# Exercises to complete
**1.** Reproduce the part of the type casting text starting at "class StoreListing <" and ending at "real database connection.", switching "price_in_cents" to "cost_in_cents" wherever it occurs.
**2.** In the type casting text, what has @attributes_cache been renamed to on master?

How Rails' Type Casting Works

Have you ever noticed that when you assign a property to an Active Record model and read it back, the value isn’t always the same? Here’s an example:

class StoreListing < ActiveRecord::Base
  connection.create_table :store_listings, force: true do |t|
    t.integer :price_in_cents
  end
end

store_listing = StoreListing.new
store_listing.price_in_cents = "100" # Note, this is a string
store_listing.price_in_cents # => 100

This is because Active Record automatically type casts all input so that it matches the database schema. Depending on the type, this may be incredibly simple, or extremely complex. Let’s take a look into how the internals work in 4.1.

The first method we need to understand in the above code is where the price_in_cents method is defined. In older versions of Rails, your models would go look up the database schema and define the attribute methods as soon as it was loaded. However, this caused problems on platforms like Heroku, where you might want to load the application when you don’t have a real database connection.

Today, the loading is lazy, and happens in a call to method_missing (source). The important line here is the call to define_attribute_methods.

def method_missing(method, *args, &block) # :nodoc:
  self.class.define_attribute_methods
  if respond_to_without_attributes?(method)
    # make sure to invoke the correct attribute method, as we might have gotten here via a `super`
    # call in a overwritten attribute method
    if attribute_method = self.class.find_generated_attribute_method(method)
      # this is probably horribly slow, but should only happen at most once for a given AR class
      attribute_method.bind(self).call(*args, &block)
    else
      return super unless respond_to_missing?(method, true)
      send(method, *args, &block)
    end
  else
    super
  end
end

Active Record’s definition of define_attribute_methods does little of note, other than call super with column_names (source).

def define_attribute_methods # :nodoc:
  return false if @attribute_methods_generated
  # Use a mutex; we don't want two thread simultaneously trying to define
  # attribute methods.
  generated_attribute_methods.synchronize do
    return false if @attribute_methods_generated
    superclass.define_attribute_methods unless self == base_class
    super(column_names)
    @attribute_methods_generated = true
  end
  true
end

We won’t look into how column_names gets determined today, but that method call is what causes Rails to go perform the SQL query that loads information about the model’s schema. Inside of Active Model, we’ll do some metaprogramming magic and ultimately end up calling define_method_attribute (source). Finally, in the body of define_method_attribute, we can see the method that gets called is read_attribute (source). Quite a bit of legwork!

If you decide to read along with us, make sure you’re on the 4-1-stable branch. A lot of this code has changed significantly on master. One of the most important changes to keep in mind is that @attributes_cache has been renamed to @attributes, and @attributes has been renamed to @raw_attributes.

# Collected data
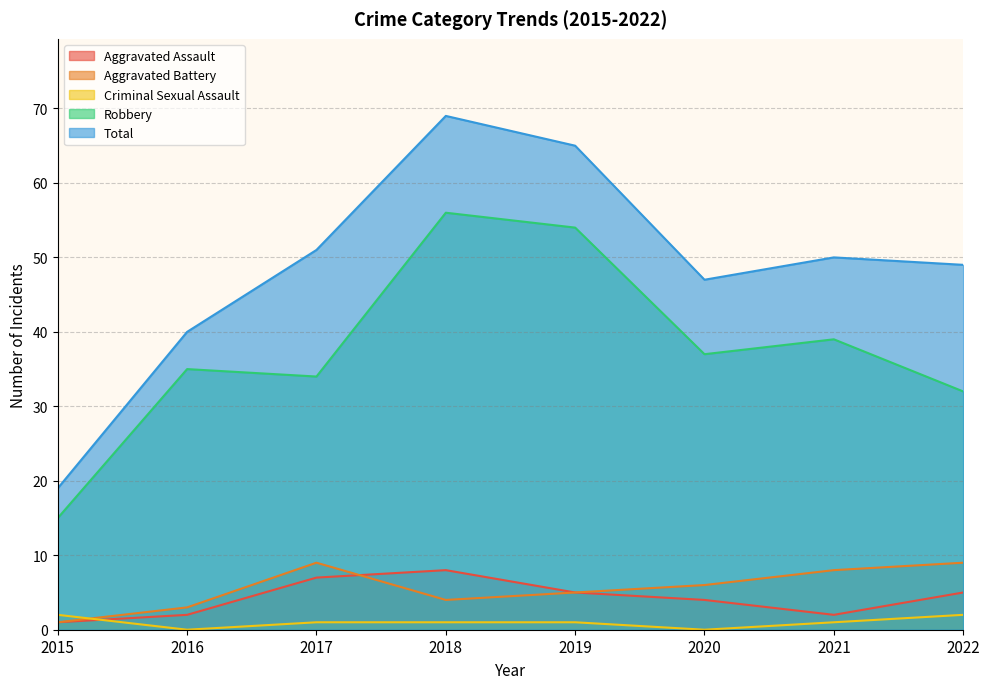

What is the value of the Total point at the 4th from the left?

69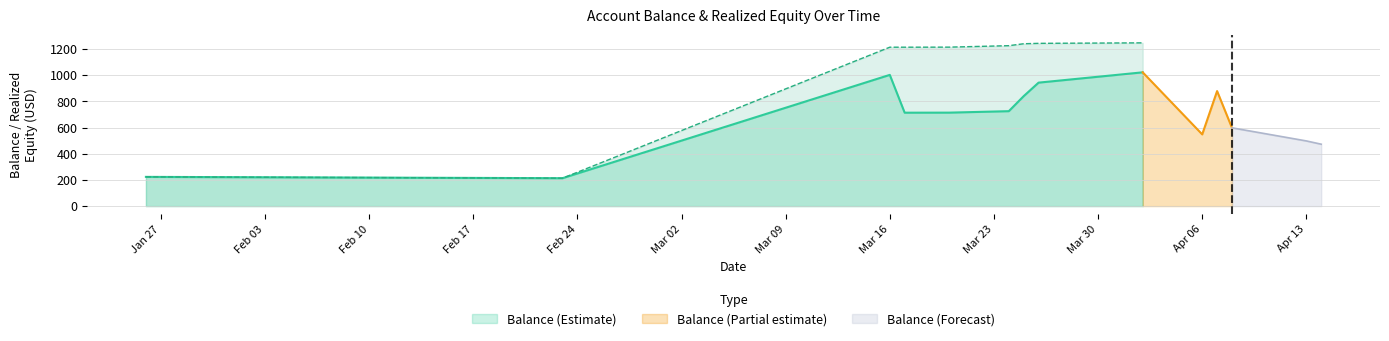

True or false: realized_equity has more than 0 interior local peaks.

False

# Set of answers
**1.**
class StoreListing < ActiveRecord::Base
  connection.create_table :store_listings, force: true do |t|
    t.integer :cost_in_cents
  end
end

store_listing = StoreListing.new
store_listing.cost_in_cents = "100" # Note, this is a string
store_listing.cost_in_cents # => 100

This is because Active Record automatically type casts all input so that it matches the database schema. Depending on the type, this may be incredibly simple, or extremely complex. Let’s take a look into how the internals work in 4.1.

The first method we need to understand in the above code is where the cost_in_cents method is defined. In older versions of Rails, your models would go look up the database schema and define the attribute methods as soon as it was loaded. However, this caused problems on platforms like Heroku, where you might want to load the application when you don’t have a real database connection.

**2.** @attributes